The findings could have broader implications for understanding how human-induced habitat fragmentation and resource distribution can impact wild birds. The study, published in the journal Animal Behaviour, and led by Dr Camille Troisi, Professor John Quinn, and researchers from UCC’s School of Biological, Earth and Environmental Sciences  and the Environmental Research Institute, focused on wild great tits (Parus major), and demonstrates that individual behaviour and social network metrics (SNMs) are profoundly affected by fine-scale perturbations in resource distribution and group stability.  

The team conducted automated experimental treatments on RFID-tracked wild great tits. By adjusting the proximity of feeders and the identity of birds accessing them, the study simulated natural variations in food patch distribution and social group dynamics. As great tits have a fission-fusion society with groups splitting and coming together all the time, researchers aimed to manipulate this dynamic. 

Additionally, the stability of group composition was examined by controlling which birds had access to specific feeders. This manipulation revealed that even when all feeders remained active, restricting individual birds to specific feeders altered their social interactions. 

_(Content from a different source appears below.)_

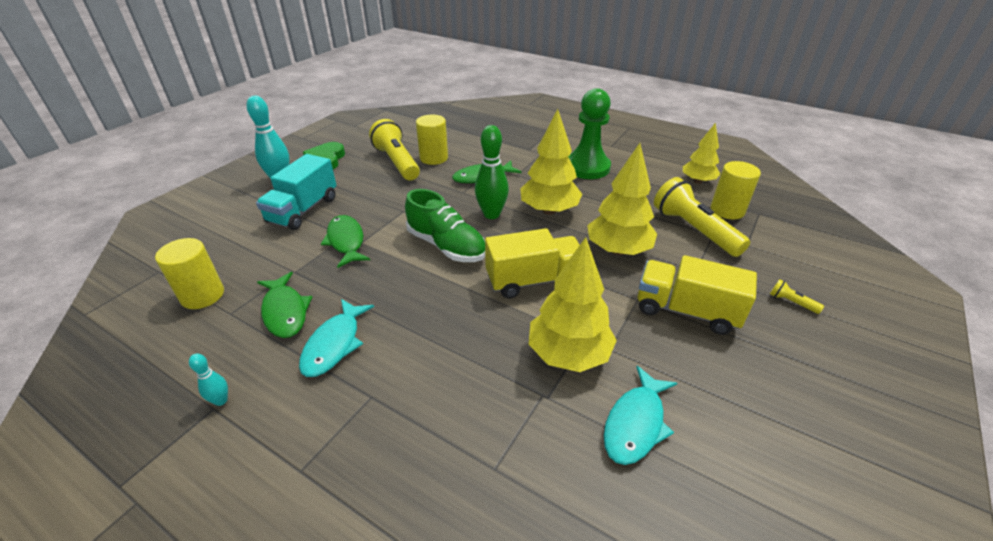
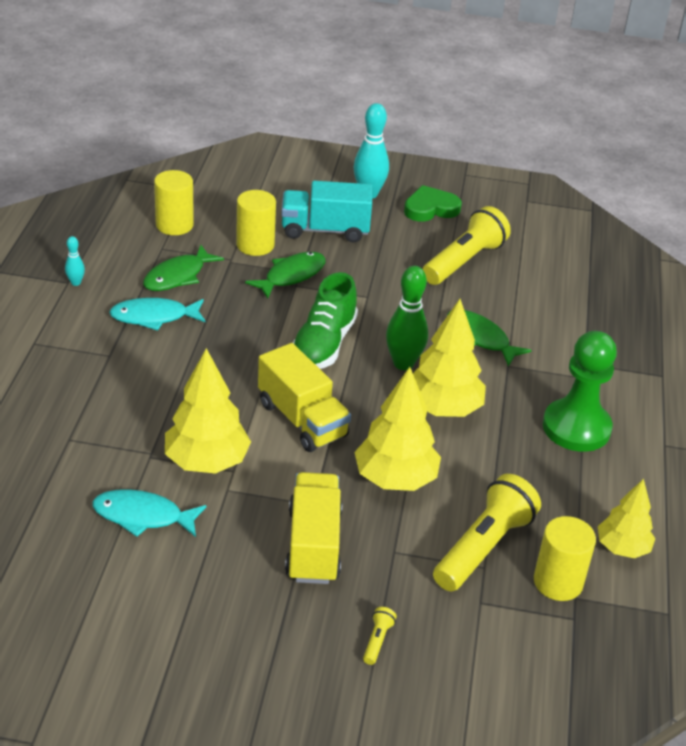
camera: 65 degrees right, 0 degrees up
(434, 158) = (496, 287): yellow cylinder -> yellow cylinder (255, 245)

The study highlights how fine-scale environmental changes can alter connections in the birds’ social networks when they are foraging. Such connections are of great importance to great tits (and other animals) as they shape what individuals can learn from each other, who they learn it from, and in the end also shape culture within those populations. 

Project researcher Dr Camille Troisi explained: “Our results found some robustness in social interactions, despite the manipulations of the environment: individual birds have preferences in who they associate with and are consistent in their placement in the group. This suggests that great tits have social personalities”.